The file browser defaults to opening the shell to
/pun/sys/shell/ssh/default and then default ssh host for the shell app is localhost but can be changed by setting
DEFAULT_SSHHOST in /etc/ood/config/apps/shell/env. https://osc.github.io/ood-documentation/master/customization.html#set-default-ssh-host
The shell app doesn’t yet read the cluster configs which is unfortunate. Those used to be separate web apps in separate repos, and we recently merged into a single repo to make development easier. I opened https://github.com/OSC/ondemand/issues/358 to track that.
how could it be like a login node for more than one cluster
Of course if the client binaries could submit to multiple clusters, then you could just use that. At OSC we currently use Torque + Moab and a single set of Torque client binaries can be used to submit jobs to multiple clusters, even if the Torque servers vary slightly by version.
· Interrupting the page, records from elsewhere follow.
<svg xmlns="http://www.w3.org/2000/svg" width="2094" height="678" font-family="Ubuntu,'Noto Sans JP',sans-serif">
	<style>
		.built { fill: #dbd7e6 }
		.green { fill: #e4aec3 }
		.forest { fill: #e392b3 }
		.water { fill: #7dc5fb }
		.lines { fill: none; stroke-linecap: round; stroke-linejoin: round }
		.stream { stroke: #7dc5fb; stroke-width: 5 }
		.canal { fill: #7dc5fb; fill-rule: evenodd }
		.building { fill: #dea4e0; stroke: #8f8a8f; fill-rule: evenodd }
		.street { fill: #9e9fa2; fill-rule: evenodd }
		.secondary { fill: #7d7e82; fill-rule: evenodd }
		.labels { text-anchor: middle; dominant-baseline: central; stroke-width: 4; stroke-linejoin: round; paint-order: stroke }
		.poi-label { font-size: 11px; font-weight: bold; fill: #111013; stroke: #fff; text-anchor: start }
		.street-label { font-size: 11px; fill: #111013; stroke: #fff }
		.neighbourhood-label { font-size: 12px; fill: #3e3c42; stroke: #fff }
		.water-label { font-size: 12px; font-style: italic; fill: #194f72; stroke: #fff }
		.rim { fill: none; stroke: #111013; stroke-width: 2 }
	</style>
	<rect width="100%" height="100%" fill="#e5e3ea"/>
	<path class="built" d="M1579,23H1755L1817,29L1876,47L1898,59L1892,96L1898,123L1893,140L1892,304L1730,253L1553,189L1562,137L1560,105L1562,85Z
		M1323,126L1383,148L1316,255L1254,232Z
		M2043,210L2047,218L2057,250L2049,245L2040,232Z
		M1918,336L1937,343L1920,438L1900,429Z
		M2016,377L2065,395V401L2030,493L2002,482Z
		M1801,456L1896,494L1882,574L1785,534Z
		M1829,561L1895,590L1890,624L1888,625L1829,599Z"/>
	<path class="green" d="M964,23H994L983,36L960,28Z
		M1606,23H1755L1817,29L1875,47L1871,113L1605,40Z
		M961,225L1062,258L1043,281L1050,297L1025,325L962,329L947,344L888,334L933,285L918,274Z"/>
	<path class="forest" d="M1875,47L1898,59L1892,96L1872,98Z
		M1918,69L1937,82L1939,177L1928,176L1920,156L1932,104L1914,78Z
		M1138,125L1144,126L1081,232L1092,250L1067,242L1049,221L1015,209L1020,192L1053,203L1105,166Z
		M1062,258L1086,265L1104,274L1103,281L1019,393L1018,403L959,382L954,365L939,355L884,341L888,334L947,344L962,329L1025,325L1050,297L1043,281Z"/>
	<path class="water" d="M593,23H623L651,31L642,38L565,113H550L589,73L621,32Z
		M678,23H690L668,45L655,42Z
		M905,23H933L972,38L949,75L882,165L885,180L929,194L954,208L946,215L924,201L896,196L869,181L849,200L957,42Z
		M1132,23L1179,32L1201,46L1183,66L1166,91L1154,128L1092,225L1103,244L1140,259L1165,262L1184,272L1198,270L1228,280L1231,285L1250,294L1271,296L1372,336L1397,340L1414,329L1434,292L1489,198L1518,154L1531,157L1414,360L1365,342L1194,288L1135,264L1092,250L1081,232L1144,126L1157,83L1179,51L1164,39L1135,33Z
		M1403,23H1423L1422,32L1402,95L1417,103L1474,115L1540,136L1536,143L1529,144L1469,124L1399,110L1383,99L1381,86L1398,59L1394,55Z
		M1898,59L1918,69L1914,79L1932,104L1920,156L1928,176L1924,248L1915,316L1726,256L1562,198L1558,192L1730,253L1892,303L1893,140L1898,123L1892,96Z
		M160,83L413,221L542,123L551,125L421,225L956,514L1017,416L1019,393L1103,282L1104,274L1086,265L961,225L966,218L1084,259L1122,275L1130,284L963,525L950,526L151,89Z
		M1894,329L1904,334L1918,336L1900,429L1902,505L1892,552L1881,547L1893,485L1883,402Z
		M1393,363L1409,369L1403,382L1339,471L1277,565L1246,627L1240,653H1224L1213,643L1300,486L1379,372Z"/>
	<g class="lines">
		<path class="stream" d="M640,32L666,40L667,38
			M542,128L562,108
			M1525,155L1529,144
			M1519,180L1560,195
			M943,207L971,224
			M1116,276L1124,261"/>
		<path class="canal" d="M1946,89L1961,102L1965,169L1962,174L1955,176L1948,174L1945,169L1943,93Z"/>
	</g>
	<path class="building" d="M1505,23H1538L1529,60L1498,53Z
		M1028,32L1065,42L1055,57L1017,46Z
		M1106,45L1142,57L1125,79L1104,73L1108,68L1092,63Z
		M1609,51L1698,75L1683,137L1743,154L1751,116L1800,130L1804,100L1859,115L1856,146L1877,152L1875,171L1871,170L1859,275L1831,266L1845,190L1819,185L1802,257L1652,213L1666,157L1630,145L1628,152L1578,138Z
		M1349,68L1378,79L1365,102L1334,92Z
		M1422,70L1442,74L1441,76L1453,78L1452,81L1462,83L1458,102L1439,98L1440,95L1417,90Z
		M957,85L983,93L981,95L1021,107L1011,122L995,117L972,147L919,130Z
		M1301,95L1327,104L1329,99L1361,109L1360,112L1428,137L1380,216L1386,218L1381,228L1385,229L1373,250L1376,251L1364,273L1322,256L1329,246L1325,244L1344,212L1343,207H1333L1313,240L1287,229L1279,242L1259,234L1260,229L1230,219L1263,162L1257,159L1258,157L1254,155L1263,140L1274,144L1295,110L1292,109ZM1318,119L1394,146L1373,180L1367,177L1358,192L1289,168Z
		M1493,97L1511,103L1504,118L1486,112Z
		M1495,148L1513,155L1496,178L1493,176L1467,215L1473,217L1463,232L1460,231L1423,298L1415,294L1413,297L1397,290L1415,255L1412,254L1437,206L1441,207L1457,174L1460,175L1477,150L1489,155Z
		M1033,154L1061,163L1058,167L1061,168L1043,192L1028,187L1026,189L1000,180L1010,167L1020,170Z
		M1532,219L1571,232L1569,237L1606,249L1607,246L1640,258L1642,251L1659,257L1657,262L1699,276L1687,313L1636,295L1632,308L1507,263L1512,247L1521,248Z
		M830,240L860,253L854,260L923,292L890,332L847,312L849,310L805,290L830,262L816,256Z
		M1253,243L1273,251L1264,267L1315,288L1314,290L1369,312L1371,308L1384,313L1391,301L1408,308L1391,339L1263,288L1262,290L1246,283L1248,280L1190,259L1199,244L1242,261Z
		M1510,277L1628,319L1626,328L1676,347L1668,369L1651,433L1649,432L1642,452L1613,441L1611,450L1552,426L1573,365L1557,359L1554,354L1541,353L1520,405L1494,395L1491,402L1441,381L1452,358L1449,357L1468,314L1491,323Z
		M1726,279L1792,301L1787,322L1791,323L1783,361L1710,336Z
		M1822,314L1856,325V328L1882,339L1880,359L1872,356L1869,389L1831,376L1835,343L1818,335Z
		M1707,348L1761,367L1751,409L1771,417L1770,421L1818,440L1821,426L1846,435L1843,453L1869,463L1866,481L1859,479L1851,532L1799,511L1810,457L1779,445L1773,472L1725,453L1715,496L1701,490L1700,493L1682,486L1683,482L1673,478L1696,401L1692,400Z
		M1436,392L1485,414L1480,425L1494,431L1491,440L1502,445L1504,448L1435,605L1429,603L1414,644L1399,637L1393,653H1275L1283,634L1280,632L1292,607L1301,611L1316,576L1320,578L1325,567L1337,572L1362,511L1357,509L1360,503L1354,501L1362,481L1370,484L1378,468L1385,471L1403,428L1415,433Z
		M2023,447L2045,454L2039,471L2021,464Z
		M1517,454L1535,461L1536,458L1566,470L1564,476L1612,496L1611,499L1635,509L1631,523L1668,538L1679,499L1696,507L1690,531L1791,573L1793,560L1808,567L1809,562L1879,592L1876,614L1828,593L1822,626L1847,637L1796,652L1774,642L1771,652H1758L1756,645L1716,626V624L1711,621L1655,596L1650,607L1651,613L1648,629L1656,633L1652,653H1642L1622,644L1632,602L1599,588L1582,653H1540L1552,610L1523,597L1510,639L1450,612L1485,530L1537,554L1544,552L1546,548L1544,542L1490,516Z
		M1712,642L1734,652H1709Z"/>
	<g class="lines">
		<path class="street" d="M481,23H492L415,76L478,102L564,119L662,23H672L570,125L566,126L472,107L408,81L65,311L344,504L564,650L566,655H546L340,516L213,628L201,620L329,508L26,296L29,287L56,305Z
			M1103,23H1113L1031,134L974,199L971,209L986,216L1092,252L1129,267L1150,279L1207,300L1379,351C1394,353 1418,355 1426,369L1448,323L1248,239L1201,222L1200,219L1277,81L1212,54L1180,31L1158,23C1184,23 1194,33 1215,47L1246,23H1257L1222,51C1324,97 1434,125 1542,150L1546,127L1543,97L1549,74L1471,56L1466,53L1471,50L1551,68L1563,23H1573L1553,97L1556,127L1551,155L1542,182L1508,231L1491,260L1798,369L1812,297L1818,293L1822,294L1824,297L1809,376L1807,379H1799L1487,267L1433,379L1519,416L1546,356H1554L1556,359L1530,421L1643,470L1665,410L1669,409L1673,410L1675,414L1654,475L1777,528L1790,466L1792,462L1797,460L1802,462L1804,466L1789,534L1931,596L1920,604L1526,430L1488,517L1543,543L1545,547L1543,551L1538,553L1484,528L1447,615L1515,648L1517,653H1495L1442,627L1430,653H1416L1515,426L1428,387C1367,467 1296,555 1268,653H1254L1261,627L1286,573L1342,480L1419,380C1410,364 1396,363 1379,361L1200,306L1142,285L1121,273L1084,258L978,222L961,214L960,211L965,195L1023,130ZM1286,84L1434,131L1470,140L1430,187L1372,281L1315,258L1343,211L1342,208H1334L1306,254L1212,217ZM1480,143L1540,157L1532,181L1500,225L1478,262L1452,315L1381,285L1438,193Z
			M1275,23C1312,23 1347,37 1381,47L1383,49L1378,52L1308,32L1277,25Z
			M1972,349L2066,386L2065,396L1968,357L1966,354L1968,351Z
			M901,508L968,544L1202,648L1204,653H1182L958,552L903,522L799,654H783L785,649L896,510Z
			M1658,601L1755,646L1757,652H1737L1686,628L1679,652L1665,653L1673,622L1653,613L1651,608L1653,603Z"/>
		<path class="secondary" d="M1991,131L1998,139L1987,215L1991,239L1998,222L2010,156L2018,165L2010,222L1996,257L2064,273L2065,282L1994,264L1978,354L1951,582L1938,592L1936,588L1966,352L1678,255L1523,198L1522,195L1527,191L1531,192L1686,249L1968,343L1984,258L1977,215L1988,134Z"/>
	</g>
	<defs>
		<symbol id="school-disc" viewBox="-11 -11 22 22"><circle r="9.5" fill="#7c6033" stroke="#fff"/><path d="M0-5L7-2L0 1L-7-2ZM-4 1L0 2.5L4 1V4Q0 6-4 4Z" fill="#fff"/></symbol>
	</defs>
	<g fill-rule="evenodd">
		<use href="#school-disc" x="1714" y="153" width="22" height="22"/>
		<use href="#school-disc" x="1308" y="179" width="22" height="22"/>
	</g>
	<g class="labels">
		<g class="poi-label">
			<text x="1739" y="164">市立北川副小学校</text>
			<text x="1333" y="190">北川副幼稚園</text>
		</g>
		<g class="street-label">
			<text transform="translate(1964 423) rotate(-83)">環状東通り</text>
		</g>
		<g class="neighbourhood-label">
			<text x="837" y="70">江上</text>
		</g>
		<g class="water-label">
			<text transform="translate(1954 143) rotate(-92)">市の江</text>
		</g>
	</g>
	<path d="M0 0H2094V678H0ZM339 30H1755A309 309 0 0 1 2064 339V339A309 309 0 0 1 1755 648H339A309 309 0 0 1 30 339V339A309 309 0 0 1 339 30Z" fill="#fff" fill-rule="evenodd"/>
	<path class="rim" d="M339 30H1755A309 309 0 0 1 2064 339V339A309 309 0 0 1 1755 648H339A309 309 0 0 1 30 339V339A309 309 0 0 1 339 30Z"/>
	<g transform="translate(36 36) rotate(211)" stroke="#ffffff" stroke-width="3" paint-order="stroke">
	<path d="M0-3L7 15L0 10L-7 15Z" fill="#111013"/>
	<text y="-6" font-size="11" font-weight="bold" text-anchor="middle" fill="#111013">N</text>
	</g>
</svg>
If you can’t do that, then another approach is to use a ssh wrapper scripts around sbatch squeue etc. The wrapper scripts would actually execute the commands via ssh on another host, such as a login node for that cluster. See https://osc.github.io/ood-documentation/master/installation/resource-manager/slurm.html. You would have a set of wrapper scripts for each cluster and use bin_overrides to specify which wrapper scripts to use in each cluster config. I opened https://github.com/OSC/ood_core/issues/170 to track making this approach easier, without the need for wrapper scripts.
There is a site where both the file systems and the schedulers for each cluster are completely different. At this time this model doesn’t work well with OnDemand, which prefers a shared file system between the clusters and the web node, so that site opted to just stand up separate OnDemand instances for each cluster.